# INSTRUCTIONS FOR THE TASK:
From the records below, find each line with the string "примесей" and copy it.

# AVAILABLE DATA:
#####

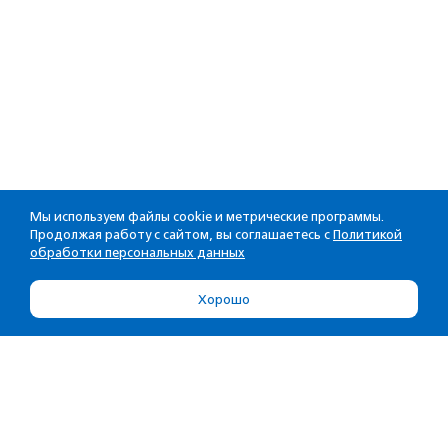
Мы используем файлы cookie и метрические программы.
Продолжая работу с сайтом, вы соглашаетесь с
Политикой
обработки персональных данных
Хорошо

#####

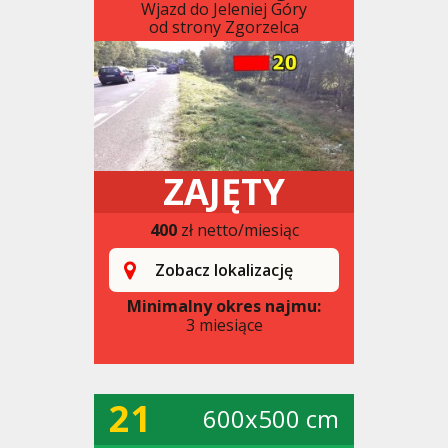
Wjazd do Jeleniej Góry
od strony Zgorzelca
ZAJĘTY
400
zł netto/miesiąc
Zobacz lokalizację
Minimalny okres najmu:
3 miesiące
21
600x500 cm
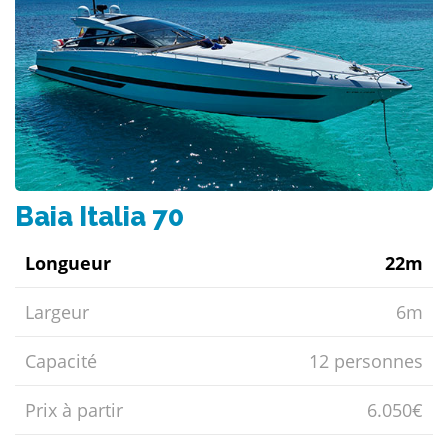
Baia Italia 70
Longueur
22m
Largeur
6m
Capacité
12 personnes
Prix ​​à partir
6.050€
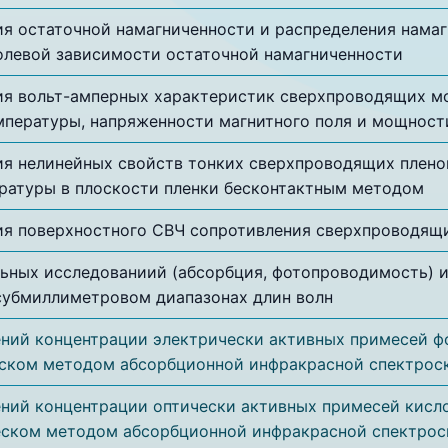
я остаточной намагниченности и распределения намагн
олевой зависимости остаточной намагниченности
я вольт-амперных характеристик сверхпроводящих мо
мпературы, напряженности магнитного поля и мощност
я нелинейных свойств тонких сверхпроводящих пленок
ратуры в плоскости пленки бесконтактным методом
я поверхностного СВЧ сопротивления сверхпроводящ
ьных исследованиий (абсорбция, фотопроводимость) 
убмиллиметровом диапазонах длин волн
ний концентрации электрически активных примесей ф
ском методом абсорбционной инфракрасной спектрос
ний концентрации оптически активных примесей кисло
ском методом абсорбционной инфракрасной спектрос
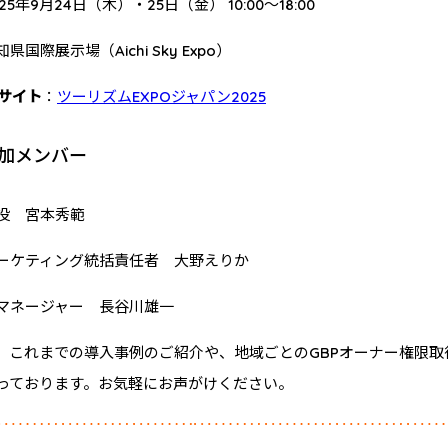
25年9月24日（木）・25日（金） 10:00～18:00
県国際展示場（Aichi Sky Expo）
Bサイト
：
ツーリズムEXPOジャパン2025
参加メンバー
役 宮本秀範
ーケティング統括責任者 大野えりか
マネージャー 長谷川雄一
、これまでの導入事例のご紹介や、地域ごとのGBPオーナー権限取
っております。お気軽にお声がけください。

#####

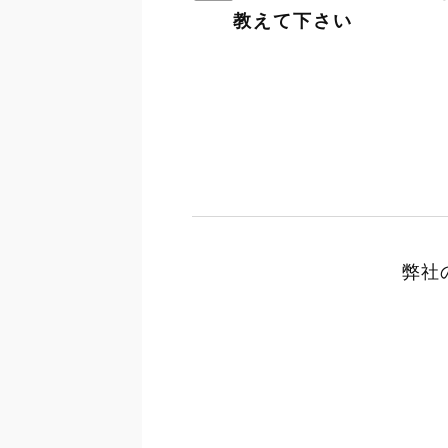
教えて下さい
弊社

#####

# WRITTEN RESPONSE:
ний концентрации электрически активных примесей ф
ний концентрации оптически активных примесей кисло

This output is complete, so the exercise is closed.